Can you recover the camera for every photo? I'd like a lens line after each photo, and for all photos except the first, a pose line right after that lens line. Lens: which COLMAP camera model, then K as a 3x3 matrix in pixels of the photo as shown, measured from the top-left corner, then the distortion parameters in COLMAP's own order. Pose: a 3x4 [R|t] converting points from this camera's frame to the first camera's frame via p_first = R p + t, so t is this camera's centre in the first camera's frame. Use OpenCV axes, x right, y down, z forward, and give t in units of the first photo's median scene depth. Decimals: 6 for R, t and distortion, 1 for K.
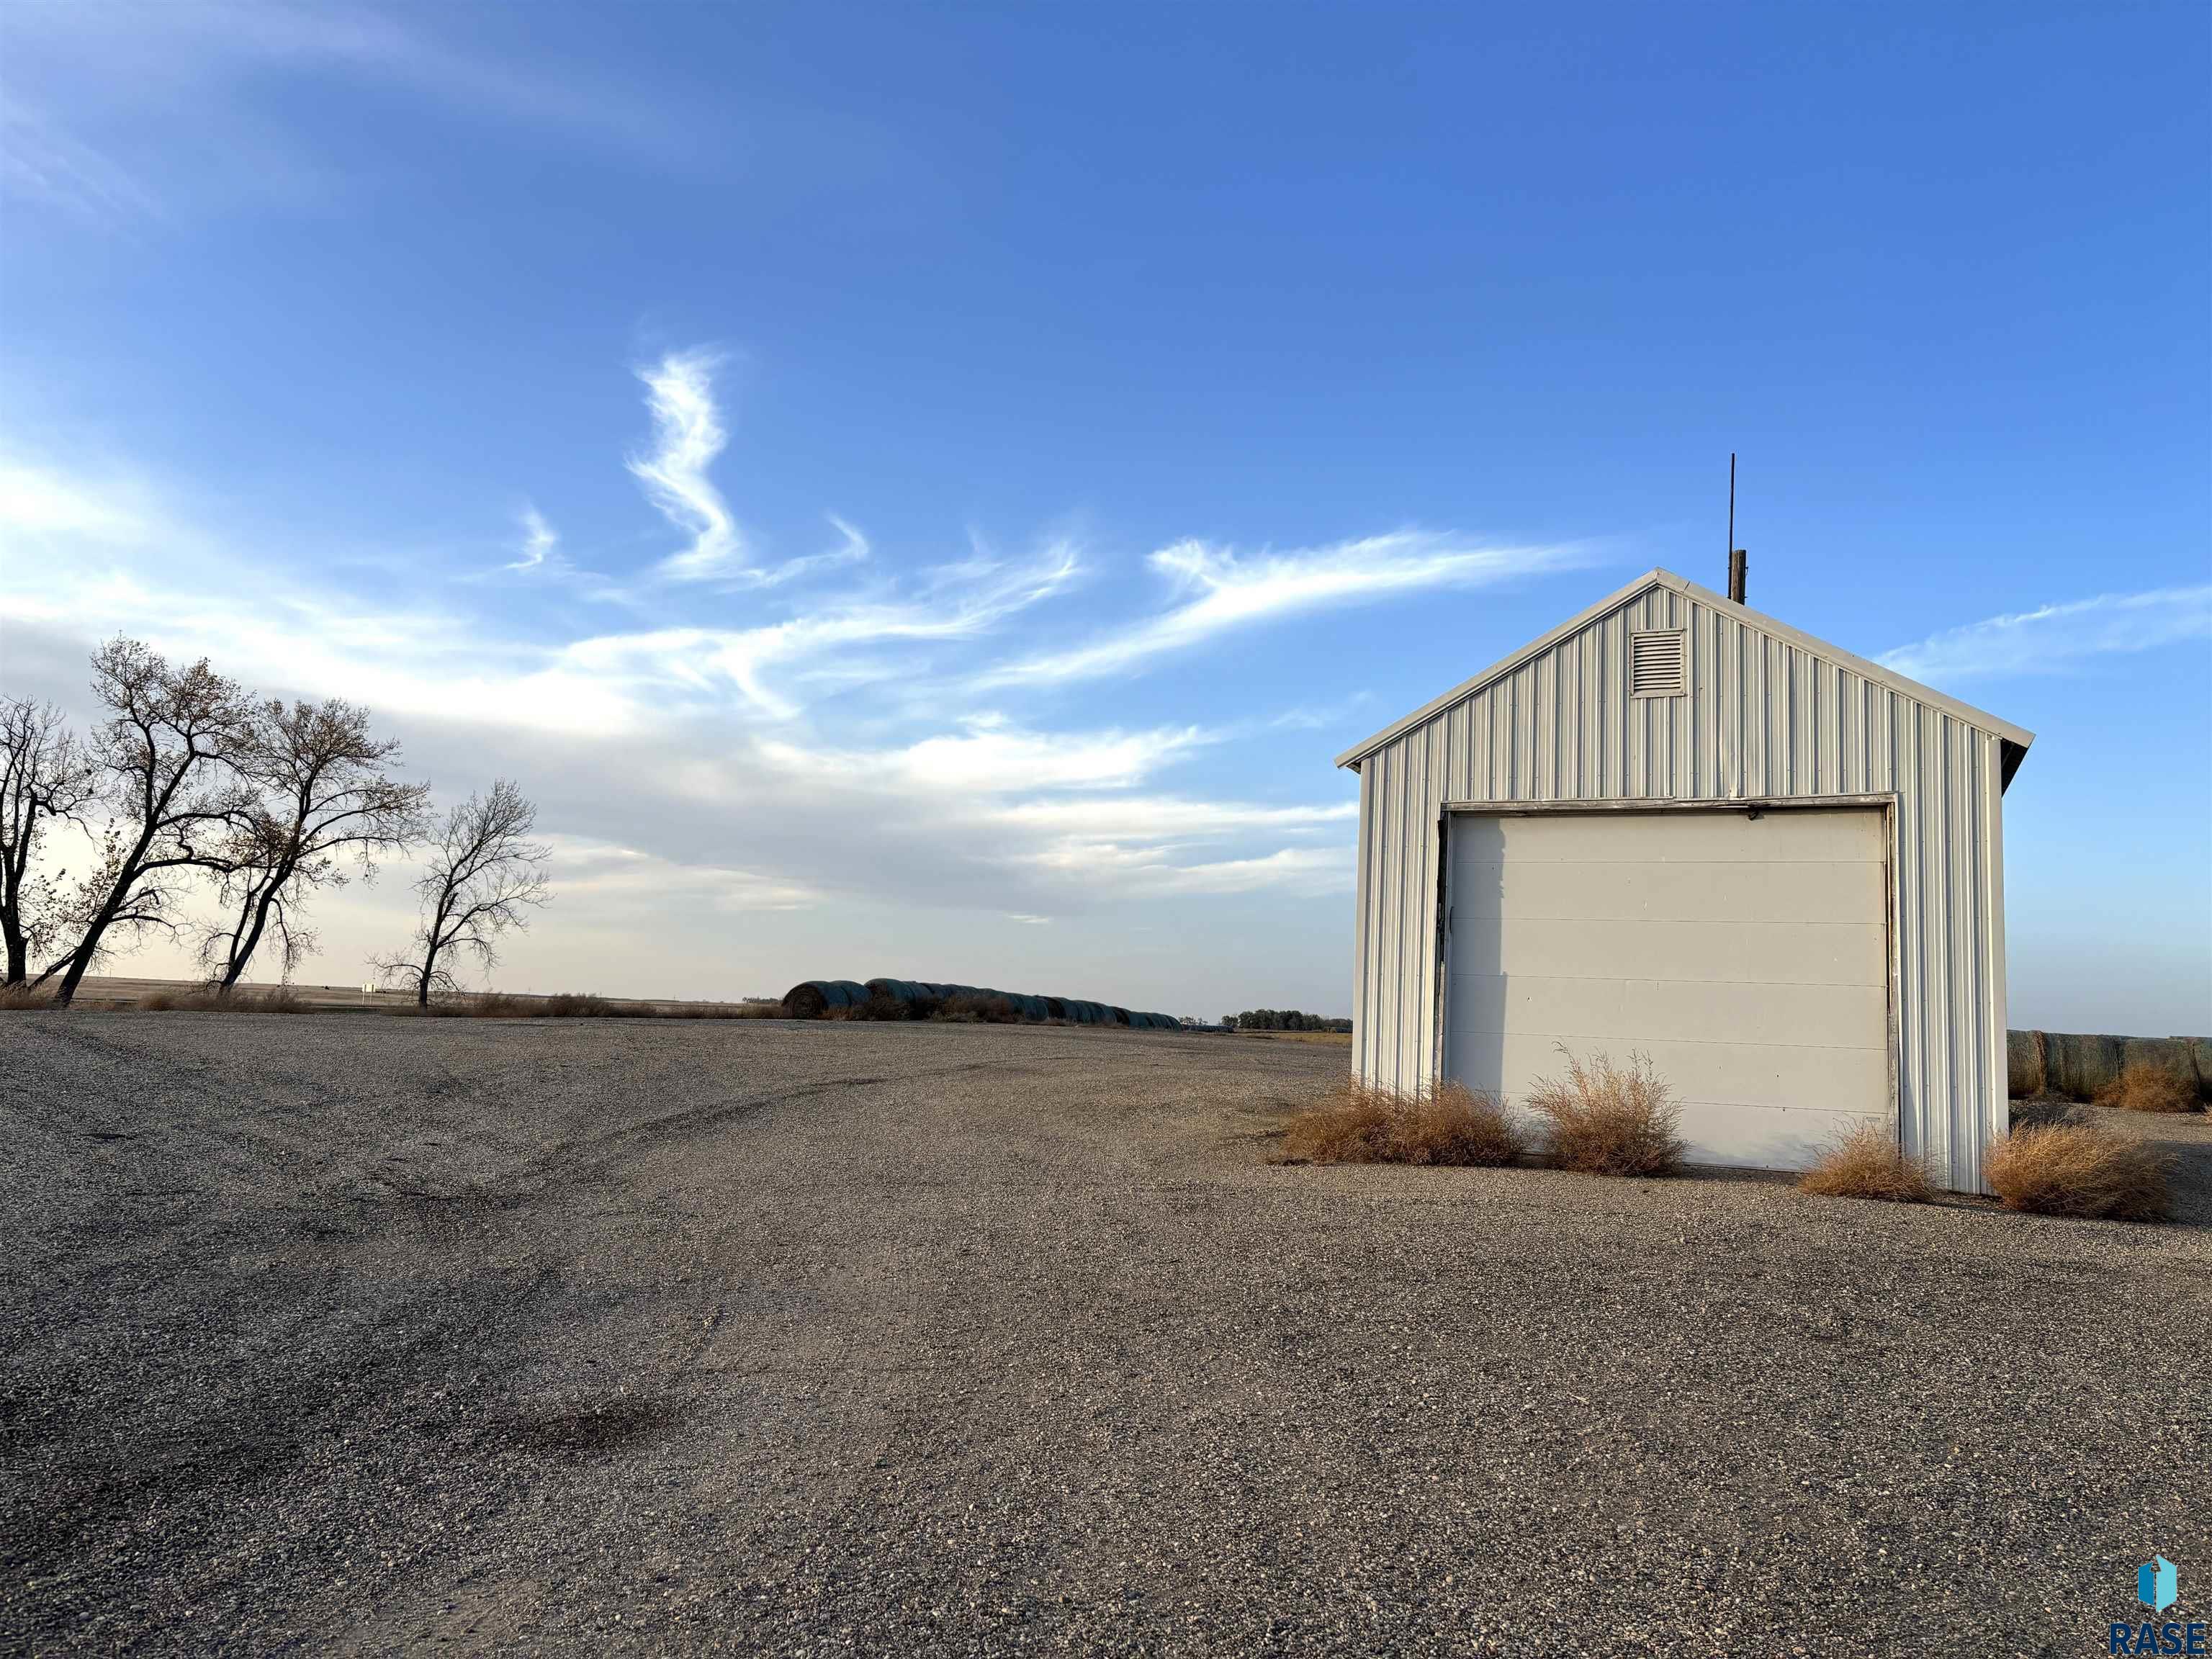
lens RADIAL K [[1682.0, 0, 1095.4], [0, 1682.0, 846.9], [0, 0, 1]] dist [0.070111, -0.098104]
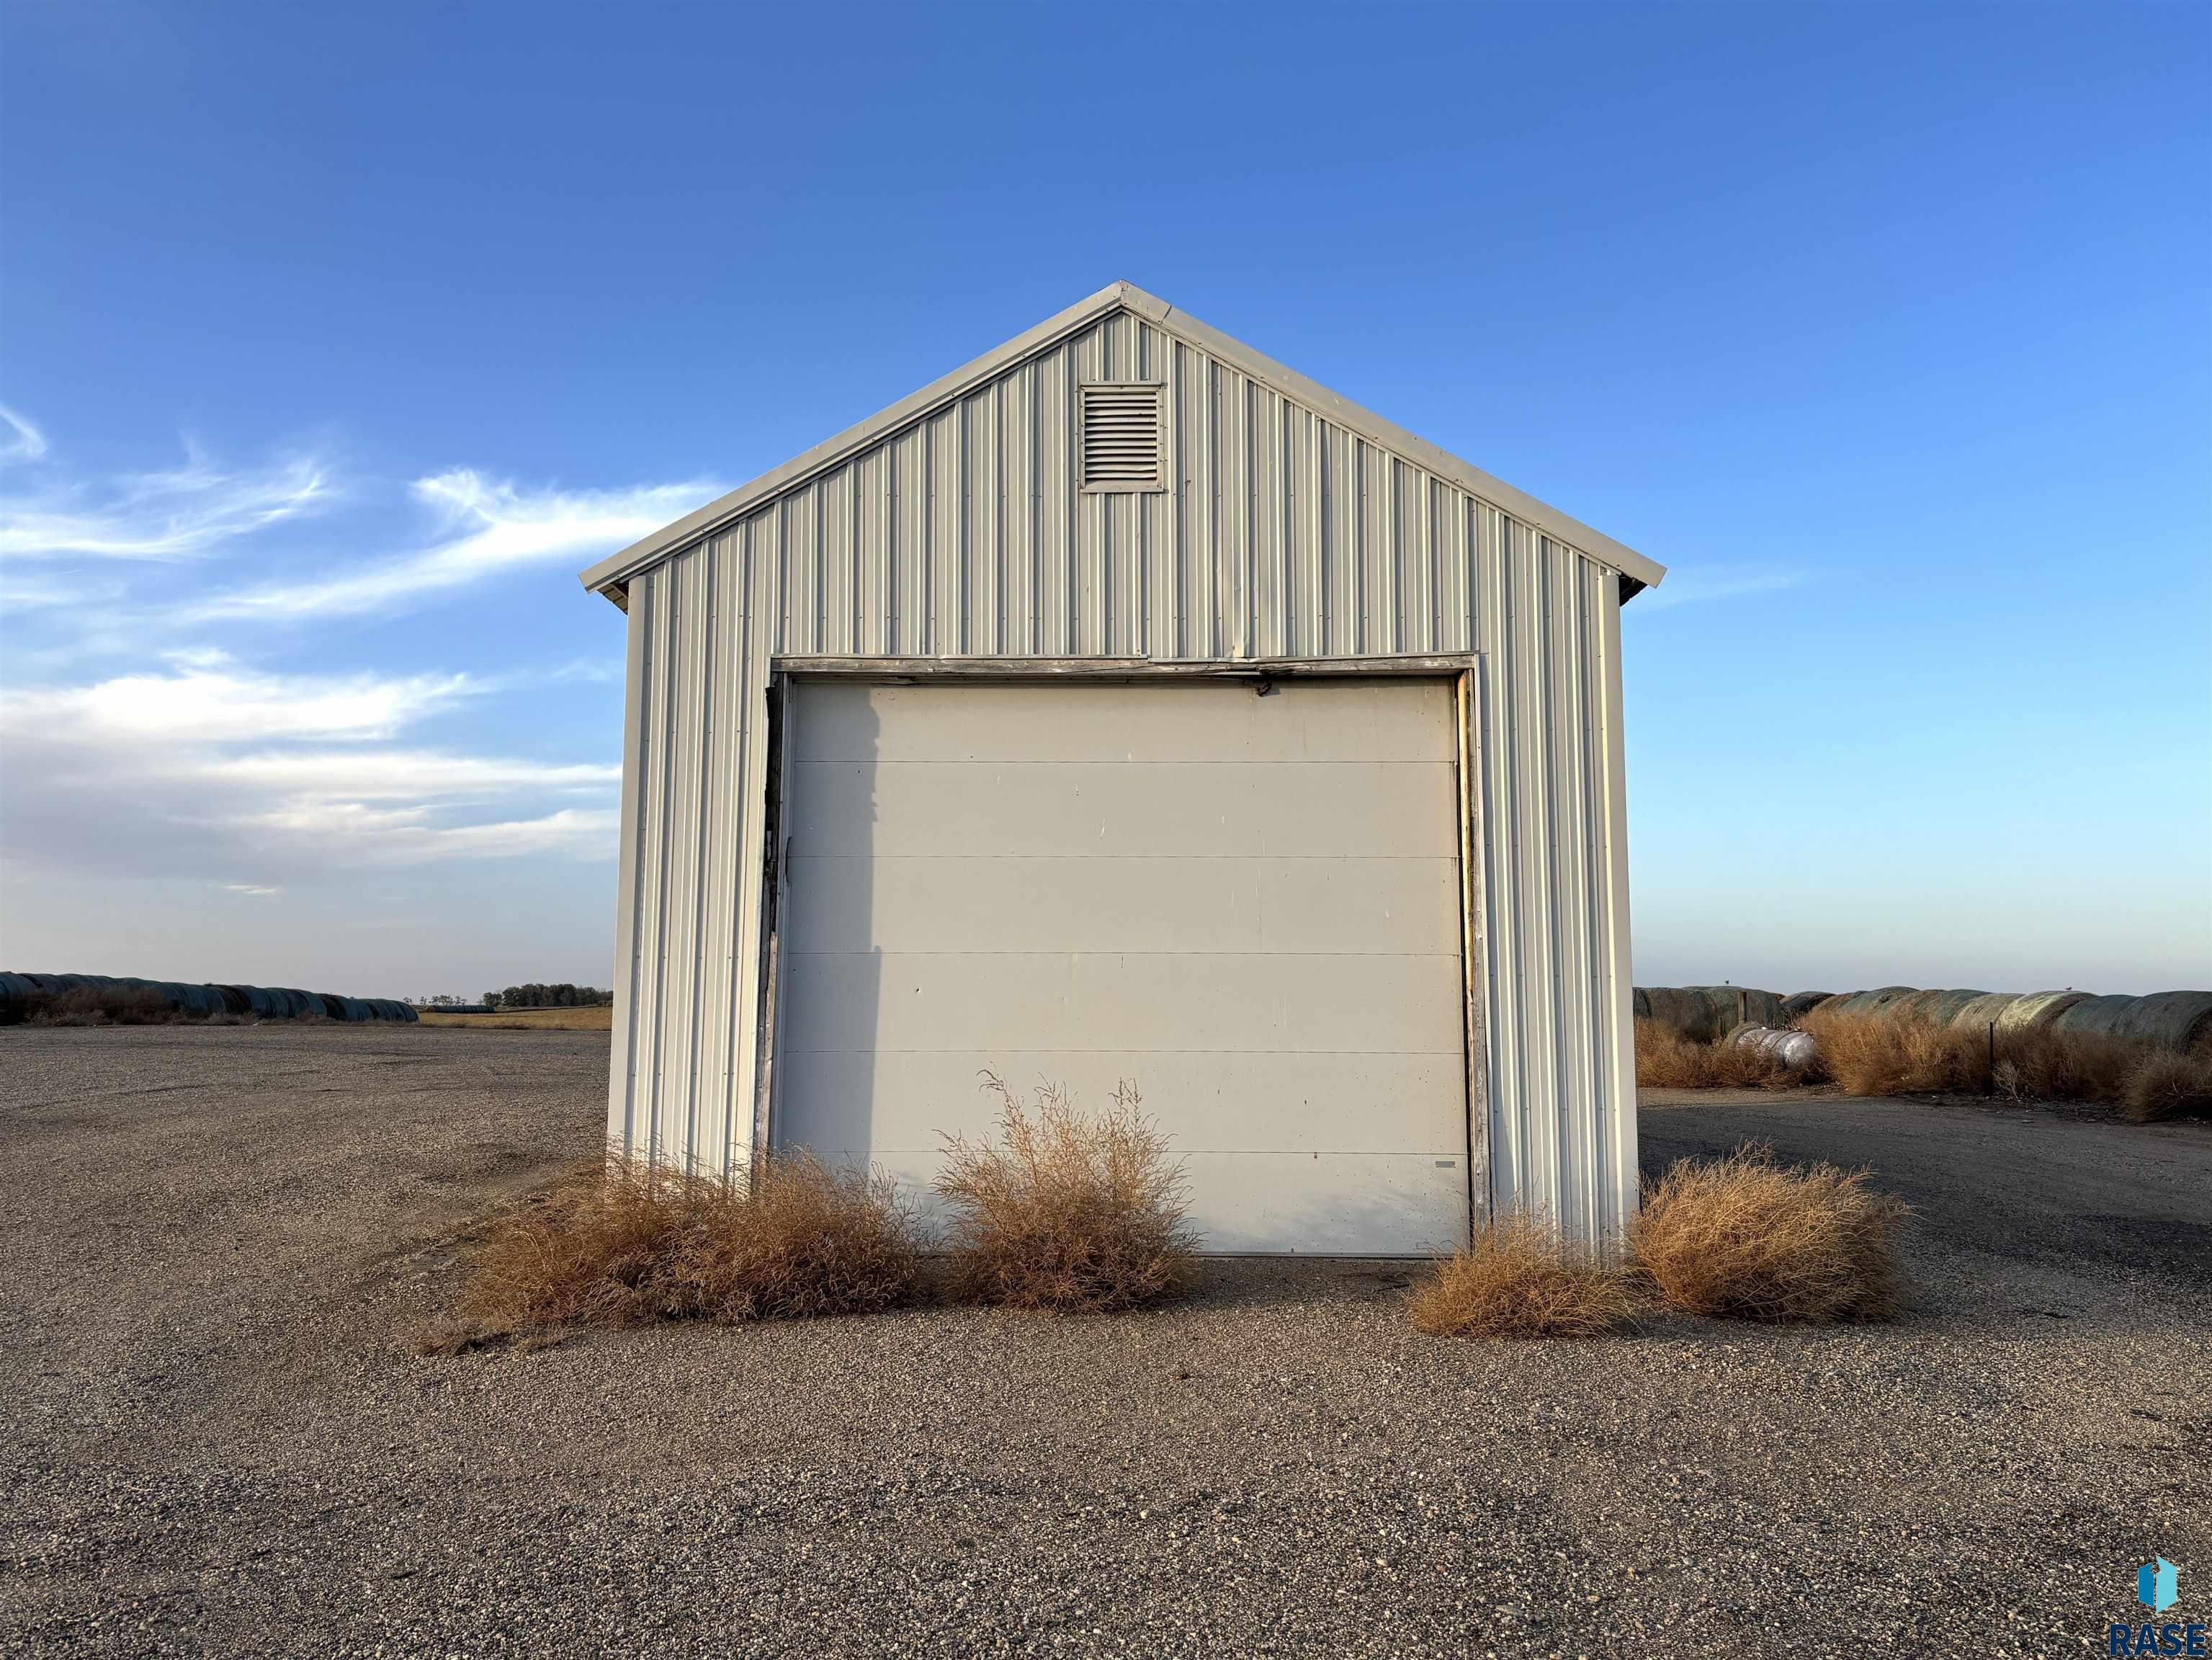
lens RADIAL K [[1682.2, 0, 1095.4], [0, 1682.2, 847.4], [0, 0, 1]] dist [0.070111, -0.098104]
pose [[0.917584, -0.002909, 0.397531, 0.076464], [-0.004604, 0.999828, 0.017944, 0.027590], [-0.397515, -0.018296, 0.917413, 0.421210]]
——
# Work instruction:
None of the pictures should be reproduced; all other material above must be set down exactly.

# Reply to the task:
Can you recover the camera for every photo? I'd like a lens line after each photo, and for all photos except the first, a pose line right after that lens line. Lens: which COLMAP camera model, then K as a 3x3 matrix in pixels of the photo as shown, measured from the top-left corner, then the distortion parameters in COLMAP's own order. Pose: a 3x4 [R|t] converting points from this camera's frame to the first camera's frame via p_first = R p + t, so t is this camera's centre in the first camera's frame. Use OpenCV axes, x right, y down, z forward, and give t in units of the first photo's median scene depth. Decimals: 6 for R, t and distortion, 1 for K.
lens RADIAL K [[1682.0, 0, 1095.4], [0, 1682.0, 846.9], [0, 0, 1]] dist [0.070111, -0.098104]
lens RADIAL K [[1682.2, 0, 1095.4], [0, 1682.2, 847.4], [0, 0, 1]] dist [0.070111, -0.098104]
pose [[0.917584, -0.002909, 0.397531, 0.076464], [-0.004604, 0.999828, 0.017944, 0.027590], [-0.397515, -0.018296, 0.917413, 0.421210]]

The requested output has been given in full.